Table 3. Mechanical and electrical properties of YOF and YF₃.

Mechanical Properties	YOF	YF3
Vickers hardness (HV)	290 ± 30	260 ± 25
Adhesion strength (MPa)	7.35	8.56
Dielectric strength (kV/mm)	24.67	22.65
Breakdown voltage (kV)	5.57	4.87
Volume resistivity (Ω⋅cm)	1016	1014

. The Vickers’ hardness values of the YOF and YF₃ coatings were estimated as 260–320 and 235–285 HV, respectively. The YOF coating is harder than other yttrium-based plasma-resistant materials (YF₃ and Y₂O₃) [17]. The microstructure, residual stress, grain size and crystal phase configuration significantly affects the hardness of oxide ceramics [27]. The higher hardness in the YOF coating might be attributed to the larger number of Y–O bonds and higher bond strength in YOF than in YF₃. Meanwhile, YOF with its high concentration of oxygen vacancies can maintain its hardness under operation at high ambient temperatures. The dense microstructure of YOF also contributes to its hardness value.

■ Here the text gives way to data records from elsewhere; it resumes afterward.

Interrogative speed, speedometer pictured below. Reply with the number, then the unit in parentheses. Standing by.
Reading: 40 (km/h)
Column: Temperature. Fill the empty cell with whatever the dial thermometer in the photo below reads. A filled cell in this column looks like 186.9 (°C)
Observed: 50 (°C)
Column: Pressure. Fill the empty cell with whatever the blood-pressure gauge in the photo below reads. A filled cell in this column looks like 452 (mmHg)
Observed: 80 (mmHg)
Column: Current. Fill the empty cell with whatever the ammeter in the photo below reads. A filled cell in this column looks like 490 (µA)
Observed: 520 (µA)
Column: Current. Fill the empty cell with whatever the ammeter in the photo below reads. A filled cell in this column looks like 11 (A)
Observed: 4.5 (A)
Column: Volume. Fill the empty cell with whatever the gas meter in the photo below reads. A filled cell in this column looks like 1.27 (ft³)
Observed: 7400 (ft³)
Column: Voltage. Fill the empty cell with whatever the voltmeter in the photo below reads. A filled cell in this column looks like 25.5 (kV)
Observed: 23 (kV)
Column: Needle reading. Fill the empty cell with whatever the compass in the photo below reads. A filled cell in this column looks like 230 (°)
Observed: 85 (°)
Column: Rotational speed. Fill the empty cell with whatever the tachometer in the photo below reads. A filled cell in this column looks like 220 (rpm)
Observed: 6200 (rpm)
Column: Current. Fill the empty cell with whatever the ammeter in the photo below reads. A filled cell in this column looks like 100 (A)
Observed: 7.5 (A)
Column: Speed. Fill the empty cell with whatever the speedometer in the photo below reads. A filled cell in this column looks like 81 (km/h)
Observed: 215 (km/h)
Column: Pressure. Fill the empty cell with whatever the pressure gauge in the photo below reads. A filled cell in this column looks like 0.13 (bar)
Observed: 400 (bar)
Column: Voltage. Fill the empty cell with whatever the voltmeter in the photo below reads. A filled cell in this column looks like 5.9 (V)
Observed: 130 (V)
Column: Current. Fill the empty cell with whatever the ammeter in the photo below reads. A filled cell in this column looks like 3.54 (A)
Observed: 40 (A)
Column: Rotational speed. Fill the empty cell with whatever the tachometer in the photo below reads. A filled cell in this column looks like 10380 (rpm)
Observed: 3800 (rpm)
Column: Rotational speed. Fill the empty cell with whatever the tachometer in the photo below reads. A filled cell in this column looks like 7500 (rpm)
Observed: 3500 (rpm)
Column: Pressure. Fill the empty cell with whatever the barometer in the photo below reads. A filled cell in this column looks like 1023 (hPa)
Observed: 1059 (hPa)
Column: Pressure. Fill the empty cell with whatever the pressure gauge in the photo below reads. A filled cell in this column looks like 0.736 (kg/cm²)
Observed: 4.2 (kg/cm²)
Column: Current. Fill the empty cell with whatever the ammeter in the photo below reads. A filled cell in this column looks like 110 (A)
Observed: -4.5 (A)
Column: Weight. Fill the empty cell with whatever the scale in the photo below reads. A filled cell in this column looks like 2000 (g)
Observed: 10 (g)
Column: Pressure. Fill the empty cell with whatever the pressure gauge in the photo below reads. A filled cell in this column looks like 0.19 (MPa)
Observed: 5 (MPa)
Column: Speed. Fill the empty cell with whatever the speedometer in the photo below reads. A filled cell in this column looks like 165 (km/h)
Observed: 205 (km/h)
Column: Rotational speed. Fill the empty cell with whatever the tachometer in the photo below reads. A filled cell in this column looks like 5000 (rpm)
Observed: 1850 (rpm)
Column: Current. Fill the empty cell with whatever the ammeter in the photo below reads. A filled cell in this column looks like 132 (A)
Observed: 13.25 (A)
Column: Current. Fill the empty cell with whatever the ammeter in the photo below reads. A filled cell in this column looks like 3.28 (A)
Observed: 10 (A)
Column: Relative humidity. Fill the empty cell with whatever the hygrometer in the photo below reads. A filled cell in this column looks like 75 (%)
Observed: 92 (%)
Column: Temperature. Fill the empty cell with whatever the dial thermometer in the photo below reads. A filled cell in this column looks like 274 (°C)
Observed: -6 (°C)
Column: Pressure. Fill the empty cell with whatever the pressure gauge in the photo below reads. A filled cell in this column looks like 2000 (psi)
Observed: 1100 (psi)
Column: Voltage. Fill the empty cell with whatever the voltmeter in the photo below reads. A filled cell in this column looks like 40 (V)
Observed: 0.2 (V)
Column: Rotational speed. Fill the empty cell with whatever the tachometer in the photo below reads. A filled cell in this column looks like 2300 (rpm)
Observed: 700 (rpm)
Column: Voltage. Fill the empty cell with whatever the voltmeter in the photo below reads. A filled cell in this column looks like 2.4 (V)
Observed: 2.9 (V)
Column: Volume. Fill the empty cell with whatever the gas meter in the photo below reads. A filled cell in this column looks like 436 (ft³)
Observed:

The adhesion strengths of the YOF and YF₃ coatings were 7.35 and 8.56 MPa, respectively. This result, which is consistent with the XPS results, might reflect the different types of chemical bonds in the YOF and YF₃ coatings. The dielectric strengths of the YOF and YF₃ coatings were 24.67 and 22.65 kV/mm, respectively. However, the dielectric strength rapidly decreases with increasing porosity [28]. Therefore, the higher dielectric strength of the YOF than the YF₃ coating can be explained by the dense crystalline structure and low film porosity of the former, as mentioned in the SEM results. This means that the YOF coating prevents electron conductivity during high-voltage operation. Furthermore, the YOF coating exhibited superior insulating capability, with an electrical resistivity of 1 × 10¹⁶ Ω·cm and a breakdown voltage of 5.57 kV, implying that YOF is an effective material for insulating applications. Moreover, owing to their large electrical resistivity and high corrosion resistance, YOF coatings meet the requirements of ceramic electrostatic chucks [29,30] (Coulomb type: Electrical resistivity > 10¹⁴ Ω·cm, Johnsen–Rahbek type: Electrical resistivity > 10¹⁰ Ω·cm). Overall, the mechanical and thermal properties of YOF coating are higher than those of the YF₃ coating.

4. Conclusions

A dense, low-porosity (0.5%–1.0%) YOF coating was deposited on an Al substrate by the APS method. The mechanical and electrical properties of the YOF coating were excellent, and comparable to those of YF₃. These results demonstrated that YOF is a promising material for the inner walls and electrostatic chucks, and will be expected to prevent the particle contaminations of mass-production semiconductor-plasma processing equipment.